Âlem-i misallerin ekberinde sıra... İnsan-ı kâmillerin zirvesinin rüyasında.
Allah’ın güzel sözlerini bize taşıyanların sonuncusu Hazreti Muhammed’in Salat ve selam onun üzerine olsun, sadık rüyasından murat almaya yürüyoruz.
O (sav) uyuduğunda da kalbi uyanıktı şüphesiz, öyle söylüyordu...
“Biz peygamberler topluluğunun gözleri uyur, kalplerimiz uyumaz.”
Kendisini uyanık zannedip uyuyunca rahata ereceklerini sananlara da...
“İnsanlar uykudadır öldükleri zaman uyanırlar.” diyerek uyaran Resul’ün uyanıklığına şahitlik edip, ölmeden önce ölmeye niyetleniyoruz.
O halde vira Bismillah diyerek; o kutlu düşlerden birinde kendimizi bulmaya...
O rüyaya daha gerçekleşmeden inanmanın vecdinde sarhoşluğumuzu artırmaya...
Vedud olan Allah’a; âlem-i zuhurdaki ihsanlarıyla yetinmeyip, âdemi; âlem-i hayalden de mahrum etmediği için şükretmeye uyandıran rüyasından kâm almaya duralım.
Bir gece rüyasına özlem düştü Peygamberimizin (sav)... Hasret nâr oldu yaktı yüreğini Efendimizin...
Suretlerin umudu söndürdü ateşi ve muhteşem bir fethin sabahına eriştirdi O’nu...
Heyecanla anlattı arkadaşlarına içinde eksik, yanlış, aldatmacanın bulunması mümkünsüz rüyasını...
Rüyasında, ashabıyla birlikte saçlarını tıraş edip kısaltmış olarak, güven içinde Mekke'ye girdiğini görmüştü.
Anlattıkları heyecanları artırdı, kuvvetleri pekleştirdi ve Mekke yoluna revan etti onları...
Yürüdüler, ihramları üzerlerinde, kurbanlıkları yanlarında, ellerinde ne kılıç ne de kama; özlemlerine doğru sefer eylediler.
Önleri kesildi, yolları rüyayı doğrulamıyormuş gibi göründü önce... Uykuda olanlar uyanıkların bildiklerini nereden bilsinlerdi ki?
Mekke’ye giremediler, üstelik Hudeybiye’de aleyhlerine gibi görünen bir anlaşmayla sarsıldı inançları...
Yol arkadaşlarının en gözü karası Ömer bile akıl erdiremedi bu işe...
O an uykuda olduğunu unutup uyanıklık tasladı, sabırsızlık gösterdi Sevgiliye...
Sonra düşündükçe yandı bu yanlışına, o yandıkça yanlışı imanına kuvvet oldu.
Ancak Hudeybiye’den dönerken imdada yetişti vahiy ve o sahih rüyanın gerçekleştiğini tereddütsüz ilan etti.
Allah, Elçisi'nin sadık rüyasını gerçekleştirmiştir.

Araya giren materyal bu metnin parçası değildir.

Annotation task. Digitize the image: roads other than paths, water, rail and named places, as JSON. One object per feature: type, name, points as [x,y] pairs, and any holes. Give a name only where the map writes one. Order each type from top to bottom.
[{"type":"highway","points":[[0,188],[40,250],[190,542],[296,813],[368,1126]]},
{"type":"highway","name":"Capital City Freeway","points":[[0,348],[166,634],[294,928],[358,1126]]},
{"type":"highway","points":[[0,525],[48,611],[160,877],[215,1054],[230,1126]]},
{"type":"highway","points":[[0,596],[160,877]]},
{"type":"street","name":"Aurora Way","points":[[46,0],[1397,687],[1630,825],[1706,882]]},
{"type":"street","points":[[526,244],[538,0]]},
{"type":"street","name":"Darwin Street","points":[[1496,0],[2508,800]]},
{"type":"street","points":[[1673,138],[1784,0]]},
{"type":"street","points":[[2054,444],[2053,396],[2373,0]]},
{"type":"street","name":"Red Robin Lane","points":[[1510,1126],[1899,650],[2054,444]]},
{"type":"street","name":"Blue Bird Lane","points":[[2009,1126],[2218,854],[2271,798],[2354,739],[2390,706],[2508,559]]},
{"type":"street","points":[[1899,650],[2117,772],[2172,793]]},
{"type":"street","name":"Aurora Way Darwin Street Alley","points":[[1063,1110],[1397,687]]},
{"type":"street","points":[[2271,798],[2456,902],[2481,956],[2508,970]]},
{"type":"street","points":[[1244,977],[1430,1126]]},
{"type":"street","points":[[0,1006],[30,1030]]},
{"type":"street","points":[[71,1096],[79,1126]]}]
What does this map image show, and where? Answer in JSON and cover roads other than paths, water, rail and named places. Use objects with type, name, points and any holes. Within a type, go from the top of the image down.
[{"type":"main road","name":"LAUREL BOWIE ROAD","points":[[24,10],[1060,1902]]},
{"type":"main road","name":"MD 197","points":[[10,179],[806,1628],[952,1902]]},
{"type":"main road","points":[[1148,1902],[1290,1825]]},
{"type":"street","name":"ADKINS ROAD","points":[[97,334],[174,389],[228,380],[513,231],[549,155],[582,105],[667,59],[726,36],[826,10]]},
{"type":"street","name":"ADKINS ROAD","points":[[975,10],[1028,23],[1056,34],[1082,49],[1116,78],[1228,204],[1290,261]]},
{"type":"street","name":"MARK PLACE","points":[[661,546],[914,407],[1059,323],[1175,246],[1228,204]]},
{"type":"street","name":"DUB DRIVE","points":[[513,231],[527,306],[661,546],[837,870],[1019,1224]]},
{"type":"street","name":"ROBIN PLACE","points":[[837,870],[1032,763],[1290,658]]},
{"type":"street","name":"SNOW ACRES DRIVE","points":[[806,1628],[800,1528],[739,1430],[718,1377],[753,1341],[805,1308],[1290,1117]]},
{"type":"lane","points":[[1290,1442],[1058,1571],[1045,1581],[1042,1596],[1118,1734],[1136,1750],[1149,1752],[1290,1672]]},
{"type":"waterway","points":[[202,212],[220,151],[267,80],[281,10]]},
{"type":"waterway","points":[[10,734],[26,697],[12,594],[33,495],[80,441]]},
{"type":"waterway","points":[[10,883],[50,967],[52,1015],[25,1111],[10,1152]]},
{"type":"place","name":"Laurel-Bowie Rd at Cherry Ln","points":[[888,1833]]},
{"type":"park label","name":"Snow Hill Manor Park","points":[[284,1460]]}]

Allah dilerse, Mescid-i Haram'a güven içinde, başlarınız traşlı yahut saçlarınız kısa kesilmiş olarak ve hiçbir korkuya kapılmadan mutlaka girersiniz çünkü O, sizin bilmediğinizi (her zaman) bilmektedir ve (sizin için,) bunun yanı sıra, yakında gerçekleşecek bir zafer takdir etmiştir. Fetih Suresi/27
Artık kimsenin rüyadan şüpheye düşme hakkı kalmamıştı ya anlamamışlardı da nasıl bir zafere karşılık geldiğini başlarına gelenin.
Zaman anlatacaktı onlara nasıl bir fethin içerisinde olduklarını ve bu yaptıklarının silahla, zorla başarılamayacağını...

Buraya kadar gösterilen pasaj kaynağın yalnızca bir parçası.